Will the remissions be long-lived? Did the addition of celecoxib, a COX-2 inhibitor drug, change tumor-producing inflammation (in turn leading to better immunotherapy responses)? The treatments appeared to be well-tolerated, and all patients had surgery within the pre-defined six-week interval after inclusion in the study.
An additional question is this: While the drugs appeared to work quite well for early disease, does it have the same effect on any cells that have escaped into the bloodstream? In other words, is early-stage colon cancer very different from advanced-stage disease? The early disease has a rich blood supply, and may have a nice response of the immune system to it; does the micrometastatic (small bits of cancer that have metastasized, or escaped to distant organs such as the liver, lung, or bone) disease too?
Historically, these checkpoint immunotherapy agents have not shown much activity for advanced colorectal disease.

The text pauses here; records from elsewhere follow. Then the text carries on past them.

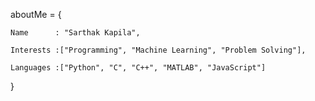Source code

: aboutMe = {

    Name      : "Sarthak Kapila",
    
    Interests :["Programming", "Machine Learning", "Problem Solving"],
    
    Languages :["Python", "C", "C++", "MATLAB", "JavaScript"]
}
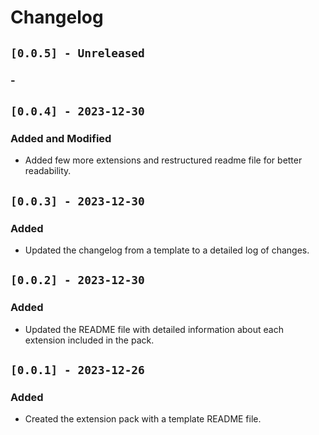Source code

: # Changelog

## `[0.0.5] - Unreleased`
### -

## `[0.0.4] - 2023-12-30`
### Added and Modified
- Added few more extensions and restructured readme file for better readability.

## `[0.0.3] - 2023-12-30`
### Added
- Updated the changelog from a template to a detailed log of changes.

## `[0.0.2] - 2023-12-30`
### Added
- Updated the README file with detailed information about each extension included in the pack.

## `[0.0.1] - 2023-12-26`
### Added
- Created the extension pack with a template README file.

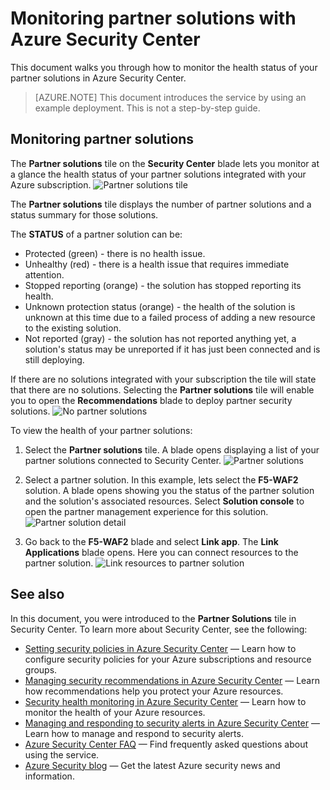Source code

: <properties
   pageTitle="Managing partner solutions in Azure Security Center | Microsoft Azure"
   description="This document walks you through how Azure Security Center lets you monitor at a glance the health status of your partner solutions integrated with your Azure subscription."
   services="security-center"
   documentationCenter="na"
   authors="TerryLanfear"
   manager="MBaldwin"
   editor=""/>

<tags
   ms.service="security-center"
   ms.devlang="na"
   ms.topic="article"
   ms.tgt_pltfrm="na"
   ms.workload="na"
   ms.date="10/26/2016"
   ms.author="terrylan"/>

# <a name="monitoring-partner-solutions-with-azure-security-center"></a>Monitoring partner solutions with Azure Security Center

This document walks you through how to monitor the health status of your partner solutions in Azure Security Center.

> [AZURE.NOTE] This document introduces the service by using an example deployment. This is not a step-by-step guide.

## <a name="monitoring-partner-solutions"></a>Monitoring partner solutions

The **Partner solutions** tile on the **Security Center** blade lets you monitor at a glance the health status of your partner solutions integrated with your Azure subscription.
![Partner solutions tile][1]

The **Partner solutions** tile displays the number of partner solutions and a status summary for those solutions.

The **STATUS** of a partner solution can be:

- Protected (green) - there is no health issue.
- Unhealthy (red) - there is a health issue that requires immediate attention.
- Stopped reporting (orange) - the solution has stopped reporting its health.
- Unknown protection status (orange) - the health of the solution is unknown at this time due to a failed process of adding a new resource to the existing solution.
- Not reported (gray) - the solution has not reported anything yet, a solution's status may be unreported if it has just been connected and is still deploying.

If there are no solutions integrated with your subscription the tile will state that there are no solutions. Selecting the **Partner solutions** tile will enable you to open the **Recommendations** blade to deploy partner security solutions.
![No partner solutions][2]

To view the health of your partner solutions:

1. Select the **Partner solutions** tile. A blade opens displaying a list of your partner solutions connected to Security Center.
![Partner solutions][3]

2. Select a partner solution. In this example, lets select the **F5-WAF2** solution.  A blade opens showing you the status of the partner solution and the solution's associated resources. Select **Solution console** to open the partner management experience for this solution.
![Partner solution detail][4]

3. Go back to the **F5-WAF2** blade and select **Link app**. The **Link Applications** blade opens. Here you can connect resources to the partner solution.
![Link resources to partner solution][5]

## <a name="see-also"></a>See also
In this document, you were introduced to the **Partner Solutions** tile in Security Center. To learn more about Security Center, see the following:

- [Setting security policies in Azure Security Center](security-center-policies.md) — Learn how to configure security policies for your Azure subscriptions and resource groups.
- [Managing security recommendations in Azure Security Center](security-center-recommendations.md) — Learn how recommendations help you protect your Azure resources.
- [Security health monitoring in Azure Security Center](security-center-monitoring.md) — Learn how to monitor the health of your Azure resources.
- [Managing and responding to security alerts in Azure Security Center](security-center-managing-and-responding-alerts.md) — Learn how to manage and respond to security alerts.
- [Azure Security Center FAQ](security-center-faq.md) — Find frequently asked questions about using the service.
- [Azure Security blog](http://blogs.msdn.com/b/azuresecurity/) — Get the latest Azure security news and information.

<!--Image references-->
[1]: ./media/security-center-partner-solutions/partner-solutions-tile.png
[2]: ./media/security-center-partner-solutions/no-partner-solutions-to-display.png
[3]: ./media/security-center-partner-solutions/partner-solutions.png
[4]: ./media/security-center-partner-solutions/partner-solutions-detail.png
[5]: ./media/security-center-partner-solutions/link-applications.png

Traditional chemotherapy may still play an important role in the management of early colorectal cancer. I look forward to seeing larger, randomized studies with longer follow-up to get a real sense if immunotherapy is a game-changer for early colorectal cancer. Still, I have hope.
What is MSI-H/dMMR?
Oh, one more thing. Microsatellite instability-high/deficient mismatch repair (MMR-deficient cancer) is an indicator of instability of the gene. This is an indicator of instability of a gene. Patients with MSI-high/dMMR have an increased number of mutations in a tumor. This may be associated with an increased immune system (T-cell) activation, and how immune cell infiltration of tumors may be associated with response to therapy.